The draft communique being developed at the Nato summit in Washington said that China has become a decisive enabler of Russia’s war effort in Ukraine and Beijing continues to pose systemic challenges to Europe and to security.
“As we all know, China is not the creator of the crisis in Ukraine,” said a spokesperson in a statement released this morning.
Arpan Rai11 July 2024 05:12
Keir Starmer likely to discuss Ukraine in meeting with House speaker
The joint meeting with Mike Johnson and Hakeem Jeffries was likely to largely focus on establishing some of Starmer’s first relationships on Capitol Hill as prime minister while also touching on some policy issues including the most anticipated topic of the week: Ukraine, and the eastern European country’s journey to becoming a Nato member-state.
US officials, alongside their counterparts in the UK and other Nato countries, are set to unveil what the Biden administration has been previewing as a “bridge to Nato membership” for Ukraine this week.
Arpan Rai11 July 2024 05:06
A hospital interrupts a teen’s dialysis as Ukraine hospital bombardment show cost of improved war tactics
Tom Watling11 July 2024 05:00
Ukraine must join Nato after Russia’s war ends, says bloc chief
Nato secretary general Jens Stoltenberg underlined that Ukraine will not join the alliance’s ranks immediately.

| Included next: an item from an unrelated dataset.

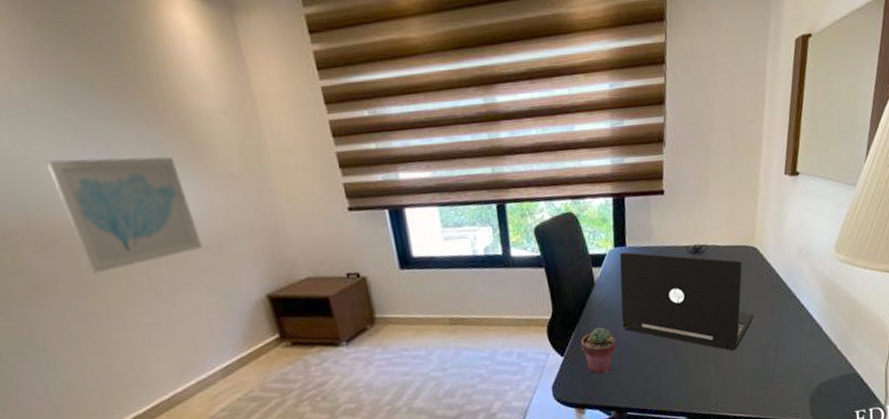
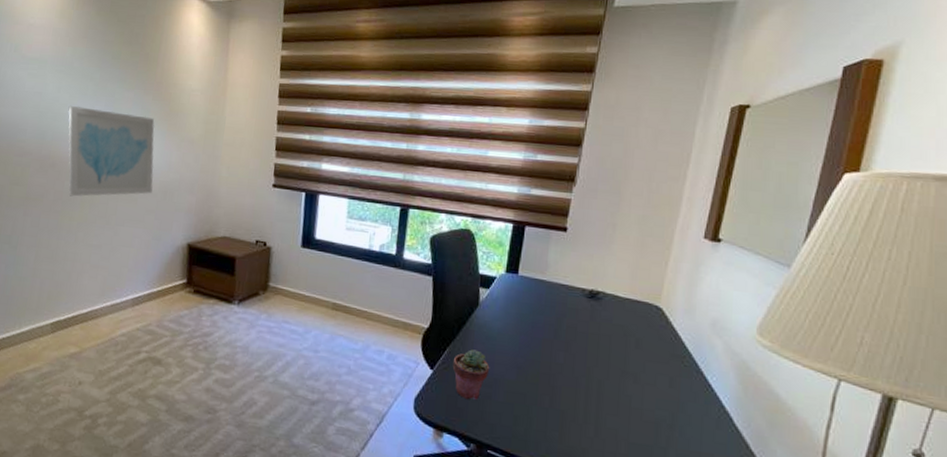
laptop: present [619,251,754,351] -> none [499,279,649,416]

But he insisted that must happen after the war is over to ensure that Russia never attacks Ukraine again.
Of the overall Nato assistance, he said, “We are not doing this because we want to prolong a war. We are doing it because we want to end a war as soon as possible.
Mr Stoltenberg also delivered a passionate defence of the military alliance itself last night when reporters asked about the possibility that Republican presidential candidate Donald Trump, a Nato critic, could pull US support for the alliance if he wins in November.”
Yesterday, the alliance welcomed Ukraine’s democratic, economic and security reforms needed to join and said it would get an invitation “when allies agree and conditions are met”.
While Nato leaders stand ready to offer Ukraine the means to defend itself in a war now in its third year, they did not say it should prevail.
Indeed, their statement said that “Nato does not seek confrontation, and poses no threat to Russia. We remain willing to maintain channels of communication with Moscow to mitigate risk and prevent escalation”.